HALKIN DESTEĞİ VARMIŞ

HALKIN DESTEĞİ VARMIŞ


 

Şu mübarek günlerde, savaşlar olmasın, insanlar ölmesin, silahlar sussun demeye devam edeceğiz. Biz her ne kadar bu temennileri dile getirsek de, bu yıl yine Müslüman kanı kesilmiyor, kesilmeyecek.

Terör örgütü kendisine yapılan çağrılara, Ramazan dinlemeyeceği açıklamasını yapmış. Gıdası ölüm olanların ölümsüz yaşamaları düşünülebilir mi?

Öte yandan Suriye’de şehirler, köyler topla tankla yıkılıp, halk yola getirilmeye çalışılırken Rusya halkın Esed’in yanında olduğunu açıklamış. Bizde de kökeni oralı ve başından beri hep aynı teraneyi tekrarlayan bir gazeteci var. O da yazısında aynı şeyleri tekrarlıyor. Demek ki, Rusya da, O da kulağına üfürüleni söylüyor. Bu ifadelerin kendisi, cinayetten farksız.

Eğer ortada güce dayalı bir sistem değil de adalete dayalı bir sistem olsaydı, bu sözleri tekrar edenler de suça iştirakten yargılanırlardı. Bu apaçık yalan, kulağa üflenmekle, söylenemez. Ancak suça iştirak ile söylenebilir.

Halk ne zaman Baas rejimine destek olmuş ve taraftar olmuş ki? Bunu hangi akıl sahibi söyleyebilir? Sade bir süre halk şöyle kandırılmış, umut dağıtılmış: Bu oğul Esad asker değil, batıda okumuş, babasının izinden gitmeyecek.

Bizim hükümet de Suriye halkıyla birlikte bu aldatmacaya inanmıştı.

Bu kısa dönem de bile halk rejimi desteklemezken, nasıl oluyor da 20 bin insan vahşice rejim tarafından katledildikten sonra rejimi destekliyor?

Şam’da hala nasıl gerçekleştiğini bilmediğimiz, Suriye yönetiminin kalbine yapılan saldırı, halkın ne yönde iradesi olduğunu gösteriyor. Bunca ölüme ve tehdide rağmen halk direnişe devam ediyor.
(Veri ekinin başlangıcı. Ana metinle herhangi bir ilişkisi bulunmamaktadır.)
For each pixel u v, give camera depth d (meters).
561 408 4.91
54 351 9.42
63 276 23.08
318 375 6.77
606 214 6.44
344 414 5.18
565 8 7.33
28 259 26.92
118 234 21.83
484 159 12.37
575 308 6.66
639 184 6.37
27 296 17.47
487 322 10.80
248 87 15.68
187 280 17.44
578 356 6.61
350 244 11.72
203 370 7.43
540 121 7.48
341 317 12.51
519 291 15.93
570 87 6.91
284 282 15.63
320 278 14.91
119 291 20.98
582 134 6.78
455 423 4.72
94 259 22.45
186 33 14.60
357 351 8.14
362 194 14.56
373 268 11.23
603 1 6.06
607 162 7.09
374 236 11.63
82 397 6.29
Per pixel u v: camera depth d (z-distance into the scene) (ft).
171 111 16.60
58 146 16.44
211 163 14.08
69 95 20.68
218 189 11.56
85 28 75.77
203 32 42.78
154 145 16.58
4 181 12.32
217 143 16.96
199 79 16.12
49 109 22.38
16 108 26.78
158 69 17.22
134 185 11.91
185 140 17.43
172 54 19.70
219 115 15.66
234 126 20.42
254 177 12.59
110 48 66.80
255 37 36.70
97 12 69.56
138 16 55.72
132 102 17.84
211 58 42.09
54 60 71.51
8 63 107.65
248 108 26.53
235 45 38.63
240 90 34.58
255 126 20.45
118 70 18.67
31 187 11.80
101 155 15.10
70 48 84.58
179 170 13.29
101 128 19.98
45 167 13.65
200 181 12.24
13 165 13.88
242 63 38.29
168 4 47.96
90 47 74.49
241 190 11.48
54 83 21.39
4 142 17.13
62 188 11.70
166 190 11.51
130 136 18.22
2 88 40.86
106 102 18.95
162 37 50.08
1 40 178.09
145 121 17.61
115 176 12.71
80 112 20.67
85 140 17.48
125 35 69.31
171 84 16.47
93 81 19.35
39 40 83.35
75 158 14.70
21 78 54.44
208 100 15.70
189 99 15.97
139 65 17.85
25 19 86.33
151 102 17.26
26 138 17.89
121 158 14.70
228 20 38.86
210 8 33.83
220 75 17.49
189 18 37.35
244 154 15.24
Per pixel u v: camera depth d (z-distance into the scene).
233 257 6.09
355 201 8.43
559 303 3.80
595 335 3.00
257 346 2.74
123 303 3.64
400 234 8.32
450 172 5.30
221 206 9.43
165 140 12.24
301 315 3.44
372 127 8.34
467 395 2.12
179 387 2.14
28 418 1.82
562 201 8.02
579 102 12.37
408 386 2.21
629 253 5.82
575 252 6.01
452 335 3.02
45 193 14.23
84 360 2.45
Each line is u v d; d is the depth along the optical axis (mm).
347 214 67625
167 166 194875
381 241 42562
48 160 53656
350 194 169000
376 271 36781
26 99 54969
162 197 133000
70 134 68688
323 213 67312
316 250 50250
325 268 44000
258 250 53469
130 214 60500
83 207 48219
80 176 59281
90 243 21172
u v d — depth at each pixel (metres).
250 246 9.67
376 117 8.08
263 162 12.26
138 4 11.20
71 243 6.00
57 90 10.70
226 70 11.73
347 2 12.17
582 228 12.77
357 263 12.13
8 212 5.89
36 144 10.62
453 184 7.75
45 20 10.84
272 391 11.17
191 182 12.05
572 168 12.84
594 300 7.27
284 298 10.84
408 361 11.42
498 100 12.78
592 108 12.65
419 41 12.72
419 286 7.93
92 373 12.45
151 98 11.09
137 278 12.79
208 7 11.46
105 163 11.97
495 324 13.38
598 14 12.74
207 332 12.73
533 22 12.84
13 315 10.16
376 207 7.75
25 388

Halk korkularını ve öcülerini yenmiş. Ben öldüm diyen bir halkın önünde durabilecek ne ulusal, ne de uluslar arası güç olabilir.

Şamın eskiden rejimin kalesi olarak adlandırılan duvarlarında halkın yazdığı hiç kimse kalmayıncaya kadar yazıları duruyorsa, böyle bir iradenin karşısında hiçbir güç duramaz.

Halkın desteği varmış da, o halk neredeymiş? Neden rejim için direnmek yerine Şamı terk ediyormuş?

Silahlı kuvvetleri dağılmış, sadece terörist şebbiha militanları ve Rus destekçileri ile halka saldıran, katliam yapan bir rejimin halk desteğinin olduğunu söylemek hiç inandırıcı olur mu?

Suriye halkı kendi azim ve kararı ile kendi iradesi ile kendi kaderini çizmeye çalışmaktadır. Elde edecekleri zafer ve bağımsızlık sırf bu nedenle önceki rejimlerinden çok daha kıymetli ve kendilerine ait olacaktır. Elde ettikleri için bedeller ödemekteler, bu yüzden elde ettiklerinin kıymetini daha iyi bileceklerdir.

Bu mübarek günlerde elbette kan dökülmesini, insanların yerlerinden yurtlarından olmalarını istemeyiz. Ancak var olan karşısında da hiçbir şey olmamış gibi davranamayız.

Konuştuğumuz Suriyeliler bu savaşın, biz Müslümanların meşruiyet aradığımız cihad özelliklerine sahip bir savaş olduğunu söylüyorlar. Nasıl Bosna, Afganistan ve Çeçenistan savaşları birer cihad idiyse, Suriye’de yürütülen savaş da bir cihad.

Hemen yanı başımızda yaşanan Suriye Cihadına duyarsız kalamayız. Hiç değilse savaşın mazlum kıldığı yerinden yurdundan olmuş mağdurlara, yetimlere, imdat diyenlere yardıma koşmak boynumuzun borcudur.

Konuştuğumuz muhalif Suriyelinin söylediği gibi, savaş bitse bile yanmış yıkılmış şehirlerin ve gönüllerin imarı için daha uzun süre Türkiyeli Müslümanların hamiyet ve şefkati gerekecektir. Sevapların katlandığı bu bereket ayını bir fırsata çevirebilir, sevabımıza cihat sevabını da ekleyebiliriz.